The invention is further exemplified by the following non-limiting examples, which are illustrative representing the preferred modes of carrying out the invention. The invention's scope is not limited to these specific embodiments only but should be read in conjunction with what is disclosed anywhere else in the specification together with those information and knowledge which are within the general understanding of the person skilled in the art.
Examples
Example 1: Preparation of Form AL-1 of Acalabrutinib
Acalabrutinib residue (obtained from distilling dichloromethane layer containing the Acalabrutinib) (47.0 g) and acetone (120 ml) were added into a stirring apparatus. The reaction mixture was heated at 55 ± 5°C and stirred till clear solution. Reaction mass was cooled to 25 ± 3°C and then stirred for 12 hours at the same temperature. The solid obtained was filtered at room temperature and dried under vacuum at 60 ± 3°C. XRPD: Fig.1
The obtained solid was kept open in petri dish for 5 days at room temperature which shows no change in XRPD pattern.
,CLAIMS:We Claim:
1. A process for preparation of crystalline Acalabrutinib Form AL-1, characterized by Figure 1, comprising;
a. providing solution of Acalabrutinib in the suitable solvent;
b. isolating crystalline form AL-1 of Acalabrutinib.

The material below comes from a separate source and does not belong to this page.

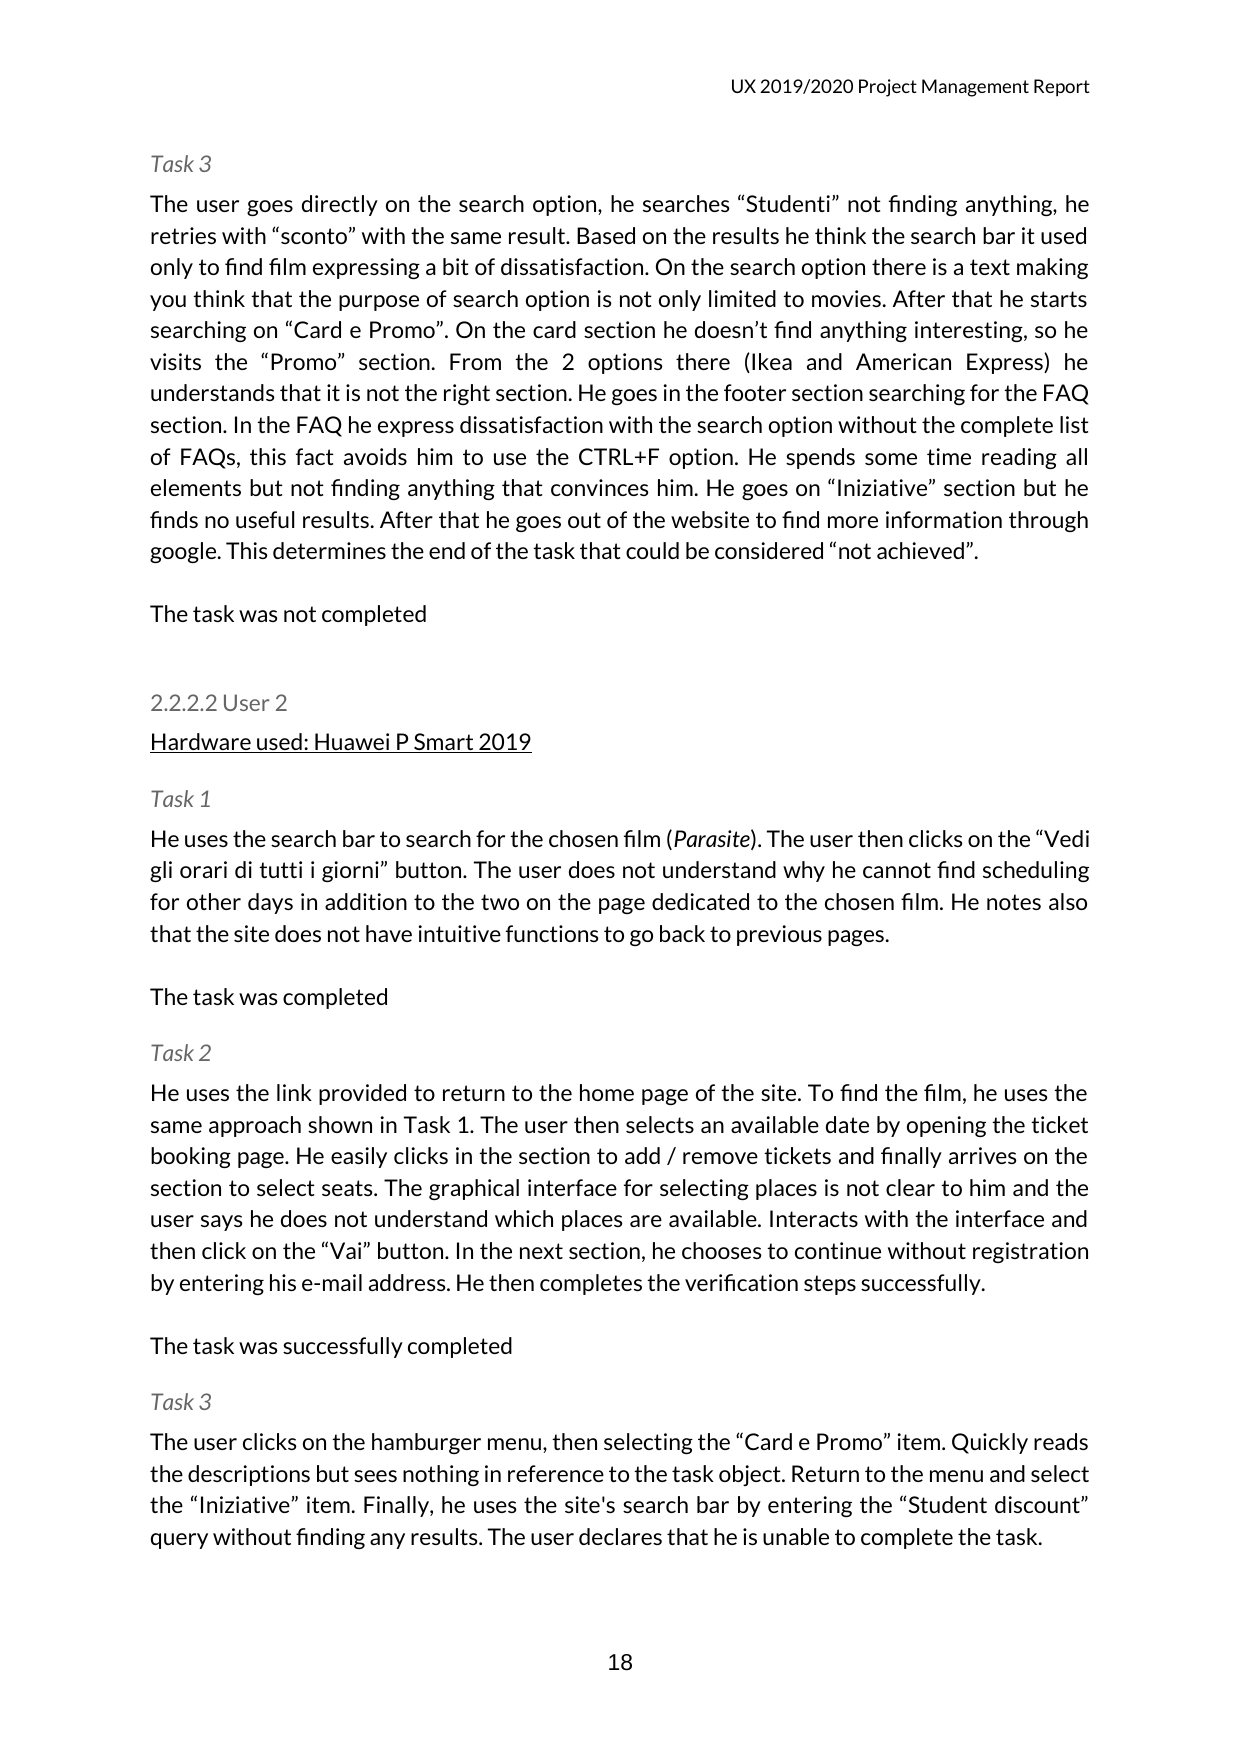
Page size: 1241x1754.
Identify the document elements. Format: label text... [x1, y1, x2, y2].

2. The process of claim 1, wherein suitable solvent is selected from acetone, butanone, 2-pentanone, 3-pentanone, methyl butyl ketone, methyl isobutyl ketone, and the like or mixtures thereof.
3. A crystalline Acalabrutinib Form AL-1, characterized by Figure 1.
4. A crystalline Acalabrutinib Form AL-1, characterized by DSC having thermal event at 182oC.